--- TASK ---
Wherever the word "lines" appears in a line of the data, that line should be copied.

== Segment start ==

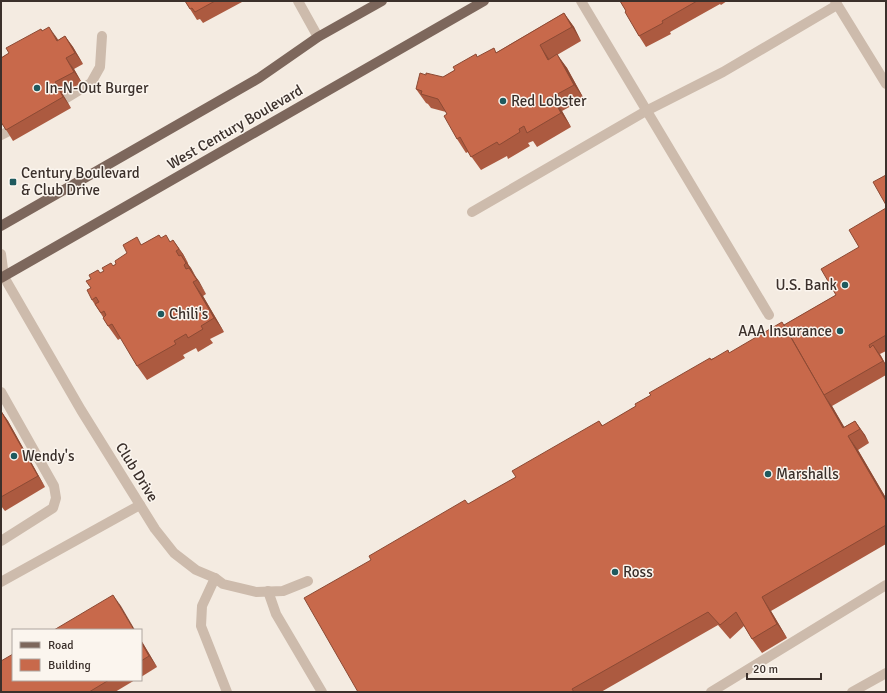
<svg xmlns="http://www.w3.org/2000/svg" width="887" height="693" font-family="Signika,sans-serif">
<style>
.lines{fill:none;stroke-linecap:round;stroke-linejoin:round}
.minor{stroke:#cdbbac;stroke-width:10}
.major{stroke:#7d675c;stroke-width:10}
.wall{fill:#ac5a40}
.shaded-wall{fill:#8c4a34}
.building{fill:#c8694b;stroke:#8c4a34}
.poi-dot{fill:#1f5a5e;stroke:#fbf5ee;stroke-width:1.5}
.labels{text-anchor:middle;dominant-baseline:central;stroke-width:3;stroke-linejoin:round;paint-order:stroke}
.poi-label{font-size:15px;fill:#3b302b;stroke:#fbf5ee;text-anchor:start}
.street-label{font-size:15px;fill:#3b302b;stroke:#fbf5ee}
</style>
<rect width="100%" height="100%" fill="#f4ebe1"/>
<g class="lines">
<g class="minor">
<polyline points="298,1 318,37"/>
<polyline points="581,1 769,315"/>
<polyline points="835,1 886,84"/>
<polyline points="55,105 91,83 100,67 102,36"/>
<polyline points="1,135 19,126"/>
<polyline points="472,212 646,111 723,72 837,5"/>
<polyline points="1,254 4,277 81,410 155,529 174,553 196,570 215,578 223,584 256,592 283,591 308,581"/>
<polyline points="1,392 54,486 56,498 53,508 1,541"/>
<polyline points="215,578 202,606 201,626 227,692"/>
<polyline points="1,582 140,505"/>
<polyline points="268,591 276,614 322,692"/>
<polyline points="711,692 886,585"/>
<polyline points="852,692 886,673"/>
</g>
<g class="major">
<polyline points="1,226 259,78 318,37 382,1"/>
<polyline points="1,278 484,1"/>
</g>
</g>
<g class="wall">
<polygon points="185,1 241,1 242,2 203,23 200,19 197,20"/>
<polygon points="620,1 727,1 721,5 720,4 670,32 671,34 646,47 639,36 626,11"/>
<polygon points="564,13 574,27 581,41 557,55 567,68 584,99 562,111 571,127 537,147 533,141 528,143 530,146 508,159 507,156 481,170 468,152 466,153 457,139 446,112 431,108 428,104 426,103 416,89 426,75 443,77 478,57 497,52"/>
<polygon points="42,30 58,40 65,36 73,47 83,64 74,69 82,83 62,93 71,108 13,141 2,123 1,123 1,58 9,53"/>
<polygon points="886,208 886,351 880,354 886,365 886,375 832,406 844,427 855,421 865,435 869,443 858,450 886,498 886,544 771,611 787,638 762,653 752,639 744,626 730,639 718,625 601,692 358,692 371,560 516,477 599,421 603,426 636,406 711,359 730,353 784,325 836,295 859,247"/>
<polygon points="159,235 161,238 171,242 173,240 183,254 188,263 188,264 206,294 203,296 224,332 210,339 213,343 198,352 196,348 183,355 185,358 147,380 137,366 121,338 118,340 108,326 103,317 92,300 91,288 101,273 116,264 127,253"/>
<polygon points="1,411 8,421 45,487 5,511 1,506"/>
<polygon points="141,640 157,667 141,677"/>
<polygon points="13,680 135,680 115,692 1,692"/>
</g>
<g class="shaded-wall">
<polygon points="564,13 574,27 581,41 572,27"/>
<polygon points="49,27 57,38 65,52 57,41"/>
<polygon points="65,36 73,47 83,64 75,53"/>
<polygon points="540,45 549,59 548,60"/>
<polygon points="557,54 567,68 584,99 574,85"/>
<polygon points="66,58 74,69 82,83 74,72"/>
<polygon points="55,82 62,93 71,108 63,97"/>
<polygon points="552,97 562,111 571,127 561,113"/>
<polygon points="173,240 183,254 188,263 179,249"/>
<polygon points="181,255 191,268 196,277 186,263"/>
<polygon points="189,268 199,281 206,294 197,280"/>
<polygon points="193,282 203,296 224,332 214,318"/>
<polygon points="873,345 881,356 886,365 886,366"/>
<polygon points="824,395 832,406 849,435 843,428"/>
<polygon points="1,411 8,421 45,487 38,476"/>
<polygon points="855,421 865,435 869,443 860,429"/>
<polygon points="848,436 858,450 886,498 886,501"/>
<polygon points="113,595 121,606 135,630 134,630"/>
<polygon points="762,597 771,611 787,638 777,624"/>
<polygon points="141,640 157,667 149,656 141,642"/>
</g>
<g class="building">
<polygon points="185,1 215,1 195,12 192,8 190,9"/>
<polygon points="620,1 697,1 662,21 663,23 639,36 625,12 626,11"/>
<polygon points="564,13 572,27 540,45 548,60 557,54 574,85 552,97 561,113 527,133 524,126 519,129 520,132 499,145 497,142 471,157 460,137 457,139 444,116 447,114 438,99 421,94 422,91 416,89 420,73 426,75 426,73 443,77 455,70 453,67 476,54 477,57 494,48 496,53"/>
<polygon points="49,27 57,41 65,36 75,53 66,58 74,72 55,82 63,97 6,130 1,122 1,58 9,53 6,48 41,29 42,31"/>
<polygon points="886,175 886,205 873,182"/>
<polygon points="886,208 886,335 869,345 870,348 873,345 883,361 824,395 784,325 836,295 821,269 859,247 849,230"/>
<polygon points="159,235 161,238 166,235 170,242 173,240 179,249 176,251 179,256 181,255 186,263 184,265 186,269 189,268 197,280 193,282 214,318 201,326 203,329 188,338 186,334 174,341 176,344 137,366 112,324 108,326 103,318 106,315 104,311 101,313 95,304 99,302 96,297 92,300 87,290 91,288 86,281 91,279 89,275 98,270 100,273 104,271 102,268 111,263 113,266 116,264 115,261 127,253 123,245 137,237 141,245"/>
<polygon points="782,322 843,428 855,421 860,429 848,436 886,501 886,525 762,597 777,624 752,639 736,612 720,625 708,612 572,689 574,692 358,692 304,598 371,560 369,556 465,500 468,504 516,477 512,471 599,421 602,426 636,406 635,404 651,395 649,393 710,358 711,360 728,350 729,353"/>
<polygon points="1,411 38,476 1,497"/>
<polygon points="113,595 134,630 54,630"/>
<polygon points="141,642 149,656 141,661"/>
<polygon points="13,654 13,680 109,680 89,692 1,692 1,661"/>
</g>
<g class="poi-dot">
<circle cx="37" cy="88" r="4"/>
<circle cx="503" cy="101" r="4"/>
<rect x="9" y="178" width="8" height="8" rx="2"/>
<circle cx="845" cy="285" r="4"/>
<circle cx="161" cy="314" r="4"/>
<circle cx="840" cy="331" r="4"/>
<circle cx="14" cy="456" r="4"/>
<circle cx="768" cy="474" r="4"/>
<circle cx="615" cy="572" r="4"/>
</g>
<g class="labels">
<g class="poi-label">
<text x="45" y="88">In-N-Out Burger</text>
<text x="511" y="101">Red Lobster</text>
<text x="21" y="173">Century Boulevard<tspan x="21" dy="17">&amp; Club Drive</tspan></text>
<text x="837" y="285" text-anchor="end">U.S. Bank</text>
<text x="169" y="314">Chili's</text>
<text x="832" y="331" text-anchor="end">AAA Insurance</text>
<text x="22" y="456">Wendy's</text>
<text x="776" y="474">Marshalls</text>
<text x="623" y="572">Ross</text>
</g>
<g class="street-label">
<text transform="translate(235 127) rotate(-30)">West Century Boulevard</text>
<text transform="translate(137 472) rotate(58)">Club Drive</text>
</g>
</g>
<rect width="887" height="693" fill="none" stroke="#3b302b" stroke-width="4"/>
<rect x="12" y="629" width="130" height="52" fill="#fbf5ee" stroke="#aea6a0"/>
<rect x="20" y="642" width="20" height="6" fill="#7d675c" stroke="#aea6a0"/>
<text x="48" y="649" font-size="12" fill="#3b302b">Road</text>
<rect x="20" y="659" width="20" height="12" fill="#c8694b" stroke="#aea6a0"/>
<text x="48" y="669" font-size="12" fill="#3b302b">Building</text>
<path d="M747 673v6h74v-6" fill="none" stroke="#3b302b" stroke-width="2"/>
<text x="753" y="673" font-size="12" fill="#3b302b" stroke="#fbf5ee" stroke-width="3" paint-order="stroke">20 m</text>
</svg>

== Segment end ==

--- ANSWER SPACE ---
.lines{fill:none;stroke-linecap:round;stroke-linejoin:round}
<g class="lines">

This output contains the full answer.